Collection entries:
****************
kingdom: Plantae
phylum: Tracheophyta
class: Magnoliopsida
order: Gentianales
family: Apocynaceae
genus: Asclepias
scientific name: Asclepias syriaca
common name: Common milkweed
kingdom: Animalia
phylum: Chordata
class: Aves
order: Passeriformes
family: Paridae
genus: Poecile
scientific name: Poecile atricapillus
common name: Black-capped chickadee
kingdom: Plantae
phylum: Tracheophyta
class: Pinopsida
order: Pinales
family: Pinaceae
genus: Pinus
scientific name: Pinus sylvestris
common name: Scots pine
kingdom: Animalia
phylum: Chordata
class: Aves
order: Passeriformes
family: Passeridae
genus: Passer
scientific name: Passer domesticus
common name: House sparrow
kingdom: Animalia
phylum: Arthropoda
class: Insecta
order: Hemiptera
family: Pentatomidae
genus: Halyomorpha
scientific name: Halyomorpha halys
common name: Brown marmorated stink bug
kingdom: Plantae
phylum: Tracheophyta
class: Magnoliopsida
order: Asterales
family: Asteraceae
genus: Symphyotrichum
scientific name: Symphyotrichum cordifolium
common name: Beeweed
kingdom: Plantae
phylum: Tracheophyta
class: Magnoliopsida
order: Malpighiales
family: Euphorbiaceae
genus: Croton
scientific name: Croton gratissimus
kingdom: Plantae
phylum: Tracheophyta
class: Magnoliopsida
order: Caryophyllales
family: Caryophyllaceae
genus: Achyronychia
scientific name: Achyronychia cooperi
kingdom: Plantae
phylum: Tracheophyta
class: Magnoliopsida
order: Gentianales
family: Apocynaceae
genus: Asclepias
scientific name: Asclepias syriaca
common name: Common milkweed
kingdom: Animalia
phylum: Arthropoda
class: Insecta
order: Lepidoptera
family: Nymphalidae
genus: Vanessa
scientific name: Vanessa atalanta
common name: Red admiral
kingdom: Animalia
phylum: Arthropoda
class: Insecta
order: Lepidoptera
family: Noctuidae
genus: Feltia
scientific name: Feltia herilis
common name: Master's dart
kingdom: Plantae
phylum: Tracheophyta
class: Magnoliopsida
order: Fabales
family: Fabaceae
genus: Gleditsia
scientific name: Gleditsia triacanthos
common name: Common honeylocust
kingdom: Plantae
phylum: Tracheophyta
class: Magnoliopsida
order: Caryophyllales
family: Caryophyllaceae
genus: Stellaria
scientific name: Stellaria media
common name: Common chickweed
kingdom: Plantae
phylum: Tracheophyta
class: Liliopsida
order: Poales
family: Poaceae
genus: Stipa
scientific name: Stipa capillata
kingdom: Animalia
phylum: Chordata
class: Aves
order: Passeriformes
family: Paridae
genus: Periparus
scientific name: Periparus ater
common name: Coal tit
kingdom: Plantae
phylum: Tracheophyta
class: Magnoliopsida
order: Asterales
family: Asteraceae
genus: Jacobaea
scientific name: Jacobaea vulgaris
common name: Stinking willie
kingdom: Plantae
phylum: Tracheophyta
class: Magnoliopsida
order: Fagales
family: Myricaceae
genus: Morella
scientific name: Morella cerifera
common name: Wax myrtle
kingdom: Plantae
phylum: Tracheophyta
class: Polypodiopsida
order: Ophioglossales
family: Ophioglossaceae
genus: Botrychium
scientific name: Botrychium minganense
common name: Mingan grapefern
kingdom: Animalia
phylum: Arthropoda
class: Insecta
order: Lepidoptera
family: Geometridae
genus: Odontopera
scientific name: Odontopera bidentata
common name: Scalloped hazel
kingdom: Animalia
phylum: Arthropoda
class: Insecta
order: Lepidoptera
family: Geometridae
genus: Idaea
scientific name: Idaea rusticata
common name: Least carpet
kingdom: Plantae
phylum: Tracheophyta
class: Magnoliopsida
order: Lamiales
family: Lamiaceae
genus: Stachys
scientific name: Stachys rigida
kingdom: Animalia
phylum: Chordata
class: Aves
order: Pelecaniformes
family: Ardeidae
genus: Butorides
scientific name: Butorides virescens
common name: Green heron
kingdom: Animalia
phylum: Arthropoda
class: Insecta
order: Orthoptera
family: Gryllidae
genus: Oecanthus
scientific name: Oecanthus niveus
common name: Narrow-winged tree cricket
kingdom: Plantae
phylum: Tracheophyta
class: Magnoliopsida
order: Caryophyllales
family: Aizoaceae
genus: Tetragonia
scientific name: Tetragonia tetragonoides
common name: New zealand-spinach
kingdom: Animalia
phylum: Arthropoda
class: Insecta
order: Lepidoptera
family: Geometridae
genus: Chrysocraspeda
****************
> [WHAT THE TASK REQUIRES]: Please copy the lines above word for word, keeping every one of them unchanged.

> [RESPONSE TO THE EXERCISE]:
kingdom: Plantae
phylum: Tracheophyta
class: Magnoliopsida
order: Gentianales
family: Apocynaceae
genus: Asclepias
scientific name: Asclepias syriaca
common name: Common milkweed
kingdom: Animalia
phylum: Chordata
class: Aves
order: Passeriformes
family: Paridae
genus: Poecile
scientific name: Poecile atricapillus
common name: Black-capped chickadee
kingdom: Plantae
phylum: Tracheophyta
class: Pinopsida
order: Pinales
family: Pinaceae
genus: Pinus
scientific name: Pinus sylvestris
common name: Scots pine
kingdom: Animalia
phylum: Chordata
class: Aves
order: Passeriformes
family: Passeridae
genus: Passer
scientific name: Passer domesticus
common name: House sparrow
kingdom: Animalia
phylum: Arthropoda
class: Insecta
order: Hemiptera
family: Pentatomidae
genus: Halyomorpha
scientific name: Halyomorpha halys
common name: Brown marmorated stink bug
kingdom: Plantae
phylum: Tracheophyta
class: Magnoliopsida
order: Asterales
family: Asteraceae
genus: Symphyotrichum
scientific name: Symphyotrichum cordifolium
common name: Beeweed
kingdom: Plantae
phylum: Tracheophyta
class: Magnoliopsida
order: Malpighiales
family: Euphorbiaceae
genus: Croton
scientific name: Croton gratissimus
kingdom: Plantae
phylum: Tracheophyta
class: Magnoliopsida
order: Caryophyllales
family: Caryophyllaceae
genus: Achyronychia
scientific name: Achyronychia cooperi
kingdom: Plantae
phylum: Tracheophyta
class: Magnoliopsida
order: Gentianales
family: Apocynaceae
genus: Asclepias
scientific name: Asclepias syriaca
common name: Common milkweed
kingdom: Animalia
phylum: Arthropoda
class: Insecta
order: Lepidoptera
family: Nymphalidae
genus: Vanessa
scientific name: Vanessa atalanta
common name: Red admiral
kingdom: Animalia
phylum: Arthropoda
class: Insecta
order: Lepidoptera
family: Noctuidae
genus: Feltia
scientific name: Feltia herilis
common name: Master's dart
kingdom: Plantae
phylum: Tracheophyta
class: Magnoliopsida
order: Fabales
family: Fabaceae
genus: Gleditsia
scientific name: Gleditsia triacanthos
common name: Common honeylocust
kingdom: Plantae
phylum: Tracheophyta
class: Magnoliopsida
order: Caryophyllales
family: Caryophyllaceae
genus: Stellaria
scientific name: Stellaria media
common name: Common chickweed
kingdom: Plantae
phylum: Tracheophyta
class: Liliopsida
order: Poales
family: Poaceae
genus: Stipa
scientific name: Stipa capillata
kingdom: Animalia
phylum: Chordata
class: Aves
order: Passeriformes
family: Paridae
genus: Periparus
scientific name: Periparus ater
common name: Coal tit
kingdom: Plantae
phylum: Tracheophyta
class: Magnoliopsida
order: Asterales
family: Asteraceae
genus: Jacobaea
scientific name: Jacobaea vulgaris
common name: Stinking willie
kingdom: Plantae
phylum: Tracheophyta
class: Magnoliopsida
order: Fagales
family: Myricaceae
genus: Morella
scientific name: Morella cerifera
common name: Wax myrtle
kingdom: Plantae
phylum: Tracheophyta
class: Polypodiopsida
order: Ophioglossales
family: Ophioglossaceae
genus: Botrychium
scientific name: Botrychium minganense
common name: Mingan grapefern
kingdom: Animalia
phylum: Arthropoda
class: Insecta
order: Lepidoptera
family: Geometridae
genus: Odontopera
scientific name: Odontopera bidentata
common name: Scalloped hazel
kingdom: Animalia
phylum: Arthropoda
class: Insecta
order: Lepidoptera
family: Geometridae
genus: Idaea
scientific name: Idaea rusticata
common name: Least carpet
kingdom: Plantae
phylum: Tracheophyta
class: Magnoliopsida
order: Lamiales
family: Lamiaceae
genus: Stachys
scientific name: Stachys rigida
kingdom: Animalia
phylum: Chordata
class: Aves
order: Pelecaniformes
family: Ardeidae
genus: Butorides
scientific name: Butorides virescens
common name: Green heron
kingdom: Animalia
phylum: Arthropoda
class: Insecta
order: Orthoptera
family: Gryllidae
genus: Oecanthus
scientific name: Oecanthus niveus
common name: Narrow-winged tree cricket
kingdom: Plantae
phylum: Tracheophyta
class: Magnoliopsida
order: Caryophyllales
family: Aizoaceae
genus: Tetragonia
scientific name: Tetragonia tetragonoides
common name: New zealand-spinach
kingdom: Animalia
phylum: Arthropoda
class: Insecta
order: Lepidoptera
family: Geometridae
genus: Chrysocraspeda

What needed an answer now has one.